What to do - In the reply, give back exactly the lines from the one with "quality control procedures" through the last line of the records, without pictures.

Collected data:
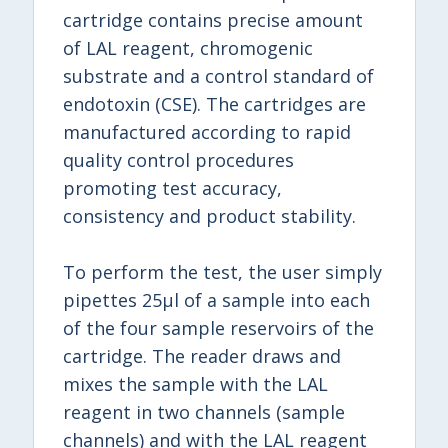
cartridge contains precise amount
of LAL reagent, chromogenic
substrate and a control standard of
endotoxin (CSE). The cartridges are
manufactured according to rapid
quality control procedures
promoting test accuracy,
consistency and product stability.
To perform the test, the user simply
pipettes 25μl of a sample into each
of the four sample reservoirs of the
cartridge. The reader draws and
mixes the sample with the LAL
reagent in two channels (sample
channels) and with the LAL reagent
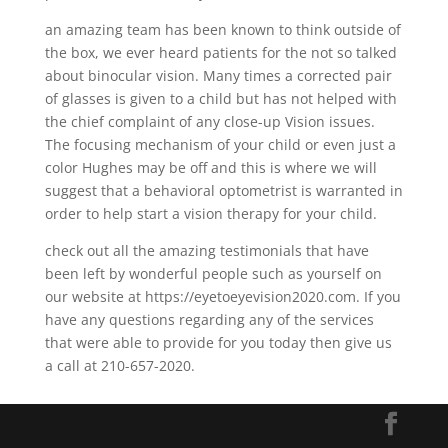
an amazing team has been known to think outside of
the box, we ever heard patients for the not so talked
about binocular vision. Many times a corrected pair
of glasses is given to a child but has not helped with
the chief complaint of any close-up Vision issues.
The focusing mechanism of your child or even just a
color Hughes may be off and this is where we will
suggest that a behavioral optometrist is warranted in
order to help start a vision therapy for your child.
check out all the amazing testimonials that have
been left by wonderful people such as yourself on
our website at https://eyetoeyevision2020.com. If you
have any questions regarding any of the services
that were able to provide for you today then give us
a call at 210-657-2020.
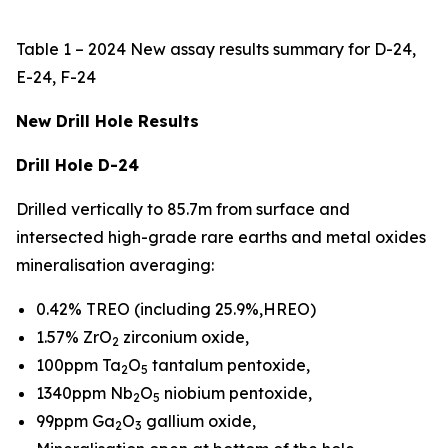
Table 1 – 2024 New assay results summary for D-24,
E-24, F-24
New Drill Hole Results
Drill Hole D-24
Drilled vertically to 85.7m from surface and
intersected high-grade rare earths and metal oxides
mineralisation averaging:
0.42% TREO (including 25.9%,HREO)
1.57% ZrO
zirconium oxide,
2
100ppm Ta
O
tantalum pentoxide,
2
5
1340ppm Nb
O
niobium pentoxide,
2
5
99ppm Ga
O
gallium oxide,
2
3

Problem solution -
quality control procedures
promoting test accuracy,
consistency and product stability.
To perform the test, the user simply
pipettes 25μl of a sample into each
of the four sample reservoirs of the
cartridge. The reader draws and
mixes the sample with the LAL
reagent in two channels (sample
channels) and with the LAL reagent
an amazing team has been known to think outside of
the box, we ever heard patients for the not so talked
about binocular vision. Many times a corrected pair
of glasses is given to a child but has not helped with
the chief complaint of any close-up Vision issues.
The focusing mechanism of your child or even just a
color Hughes may be off and this is where we will
suggest that a behavioral optometrist is warranted in
order to help start a vision therapy for your child.
check out all the amazing testimonials that have
been left by wonderful people such as yourself on
our website at https://eyetoeyevision2020.com. If you
have any questions regarding any of the services
that were able to provide for you today then give us
a call at 210-657-2020.
Table 1 – 2024 New assay results summary for D-24,
E-24, F-24
New Drill Hole Results
Drill Hole D-24
Drilled vertically to 85.7m from surface and
intersected high-grade rare earths and metal oxides
mineralisation averaging:
0.42% TREO (including 25.9%,HREO)
1.57% ZrO
zirconium oxide,
2
100ppm Ta
O
tantalum pentoxide,
2
5
1340ppm Nb
O
niobium pentoxide,
2
5
99ppm Ga
O
gallium oxide,
2
3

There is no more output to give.